------ Extrait du texte

Néanmoins, si pour les Etats-Unis d’Amérique, pris à part, les intérêts en jeu sont très au-delà de l’élément unique de leur réputation, la guerre en Ukraine n’est que la démonstration d’une étape intermédiaire de la lutte des Etats-Unis pour leur survie dans son état actuel qui est inconcevable sans la sauvegarde et l’élargissement des monopoles et la sauvegarde de la domination unipolaire politico-militaire ou, plus précisément, militaro-monétaire à l’échelle mondiale. Pour les pays de l’Union européenne, toutefois, la poursuite de leur participation dans le conflit russo-ukrainien n’est qu’une question de «sauvegarde de la face» qui peut encore être nuancée.
Ainsi, pour les états membres de l’UE, il existe une voie alternative, une voie de la sortie de crise profonde de leur engagement contre la Fédération de Russie : le changement des gouvernances suivi d’un rebond significatif des souverainetés nationales, dont les indicateurs d’aujourd’hui sont au plus bas depuis 1944, ainsi que le retour vers la politique de la protection des valeurs sociétales traditionnelles qui ont fait leur preuve et qui sont les seules à être constructives et viables à long terme et sont les seules à ne pas être rejetées par le reste de l’humanité.
Le changement des gouvernances au niveau des Etats souverains avec l’arrêt par les futurs leaders politiques du maintien de l’assistance militaro-financière du régime de Kiev, couplé d’une nette désolidarisation de la politique menée par les prédécesseurs, aujourd’hui au pouvoir, absorberont ainsi en grande partie le désastre réputationnel.
Ceci est l’unique voie non désastreuse de la sortie de crise que l’Europe vit aujourd’hui, mais qui parait, néanmoins, très hautement improbable quant à sa réalisation dans les temps qui couvrent le conflit en Ukraine. Car, à l’heure d’aujourd’hui, il n’existe en Europe aucune force politique prête à s’engager en contrecourant au risque garanti de perte de la masse électorale, trop embrigadée et formatée par les outils de manipulation de masses, tels que le filtrage et la distorsion de la réalité dans le cadre de la guerre de la propagande «atlantiste» et de la désinformation menée par les médias mainstream.
Le choix du futur
Aujourd’hui, les Etats du monde sont mis devant le choix stratégique. Le choix qui les laissera soit en position qui est la leur depuis des décennies, soit qui modifiera leur perception et leur rôle sur la scène internationale : rester dans le sillage et sous la domination directe ou indirecte de la puissance militaro-monétaire américaine, épaulée par le Vieux Continent, ou de changer le vecteur de leur politique étrangère et de rejoindre l’alliance multipolaire qui est, dorénavant, incarnée par les membres des BRICS qui, depuis leur création en 2006, s’est démontrée comme une structure viable de la coopération économique seine, construite sur les principes fondamentaux de la non-ingérence, de l’égalité des droits et du bénéfice mutuel.

------------
------ Données fournies

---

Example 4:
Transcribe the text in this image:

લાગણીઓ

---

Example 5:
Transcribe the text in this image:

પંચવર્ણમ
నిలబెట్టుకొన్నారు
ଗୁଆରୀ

------------

▸ **Consigne A**
D'après l'extrait, à quel niveau se trouvent aujourd'hui les indicateurs des souverainetés nationales des États membres de l'UE ?
▸ **Consigne B**
Résumez l'extrait en deux phrases.
▸ **Consigne C**
Reproduisez le passage de l'extrait allant de « Ceci est l’unique » à « les médias mainstream. ».
La liste n'a aucun rôle dans ce travail.

▸ **Réponse A**
Ils sont au plus bas depuis 1944.

▸ **Réponse B**
Selon l'extrait, les États membres de l'UE pourraient sortir de la crise liée à leur engagement contre la Russie par un changement des gouvernances, un rebond des souverainetés nationales et un retour aux valeurs traditionnelles, mais cette voie paraît très improbable faute de force politique prête à aller à contre-courant. L'extrait ajoute que les États du monde doivent choisir entre rester sous la domination militaro-monétaire américaine ou rejoindre l'alliance multipolaire incarnée par les BRICS.

▸ **Réponse C**
Ceci est l’unique voie non désastreuse de la sortie de crise que l’Europe vit aujourd’hui, mais qui parait, néanmoins, très hautement improbable quant à sa réalisation dans les temps qui couvrent le conflit en Ukraine. Car, à l’heure d’aujourd’hui, il n’existe en Europe aucune force politique prête à s’engager en contrecourant au risque garanti de perte de la masse électorale, trop embrigadée et formatée par les outils de manipulation de masses, tels que le filtrage et la distorsion de la réalité dans le cadre de la guerre de la propagande «atlantiste» et de la désinformation menée par les médias mainstream.